Singapore-based Wood Mackenzie Asia Pacific head of research Craig McMahon offered a note of caution from the floor at Aguilera's address.

He said tight oil in the US does not work at $50/bbl, and that "only the very, very best plays in the sweetest spots actually work".

It also needs to be remembered that the US had a "perfect storm" of contributing factors that engendered a "massive strategic advantage over anywhere else in the world": the availability of financing, infrastructure, lots and lots of supply sector companies who are in huge competition with each other all driving down costs.

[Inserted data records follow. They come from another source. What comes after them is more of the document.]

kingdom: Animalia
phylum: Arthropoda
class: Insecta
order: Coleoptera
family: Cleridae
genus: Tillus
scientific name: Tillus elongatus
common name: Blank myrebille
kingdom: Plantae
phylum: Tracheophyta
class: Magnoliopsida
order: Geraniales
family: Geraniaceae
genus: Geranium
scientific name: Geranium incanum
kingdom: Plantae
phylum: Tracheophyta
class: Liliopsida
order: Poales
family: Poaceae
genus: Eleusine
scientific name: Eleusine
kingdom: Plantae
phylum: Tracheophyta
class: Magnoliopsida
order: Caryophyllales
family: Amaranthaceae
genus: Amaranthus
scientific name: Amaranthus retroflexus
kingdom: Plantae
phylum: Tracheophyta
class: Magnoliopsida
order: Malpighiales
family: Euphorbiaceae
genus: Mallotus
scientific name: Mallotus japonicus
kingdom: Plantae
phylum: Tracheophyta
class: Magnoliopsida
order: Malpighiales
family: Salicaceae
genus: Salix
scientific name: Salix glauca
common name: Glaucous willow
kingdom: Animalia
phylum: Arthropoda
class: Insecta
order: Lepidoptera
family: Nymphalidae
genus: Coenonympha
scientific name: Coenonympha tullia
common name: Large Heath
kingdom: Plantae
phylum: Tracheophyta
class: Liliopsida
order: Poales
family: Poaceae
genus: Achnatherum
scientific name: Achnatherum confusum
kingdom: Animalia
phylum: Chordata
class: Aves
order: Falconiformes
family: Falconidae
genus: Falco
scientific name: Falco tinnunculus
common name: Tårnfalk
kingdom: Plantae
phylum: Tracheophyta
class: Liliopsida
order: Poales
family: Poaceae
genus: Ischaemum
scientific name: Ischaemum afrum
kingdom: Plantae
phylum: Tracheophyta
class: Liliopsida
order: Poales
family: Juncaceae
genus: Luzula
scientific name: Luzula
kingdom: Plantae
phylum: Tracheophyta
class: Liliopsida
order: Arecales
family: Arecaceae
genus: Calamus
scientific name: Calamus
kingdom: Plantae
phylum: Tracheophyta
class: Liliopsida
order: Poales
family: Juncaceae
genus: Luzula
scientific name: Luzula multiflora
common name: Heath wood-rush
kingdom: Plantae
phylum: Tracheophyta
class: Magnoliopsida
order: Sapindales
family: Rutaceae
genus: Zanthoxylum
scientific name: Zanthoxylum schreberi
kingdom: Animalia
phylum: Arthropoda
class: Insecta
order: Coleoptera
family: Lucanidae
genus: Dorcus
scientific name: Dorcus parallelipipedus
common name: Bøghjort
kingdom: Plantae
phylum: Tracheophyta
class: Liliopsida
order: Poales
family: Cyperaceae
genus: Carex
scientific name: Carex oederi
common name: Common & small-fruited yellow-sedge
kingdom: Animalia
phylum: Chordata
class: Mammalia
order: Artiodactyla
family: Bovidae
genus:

McMahon said that given production from tight oil in the US has fallen by 500,000bopd in 2016, he questioned the "perceived availability of this mass oil across the world".

"The fact that this oil is in the ground and the challenge of making it available is still huge," he said.

"The lack of any infrastructure in the bulk of these places where the resources lie is mammoth.

"So trying to get any of these places to operate in a price even close to $60 at the moment for us is some way off.

"That's not to say it's impossible. This industry is absolutely in its infancy, but you'll still need huge technological advancements to actually see these other areas contribute to the price that the US can at the moment."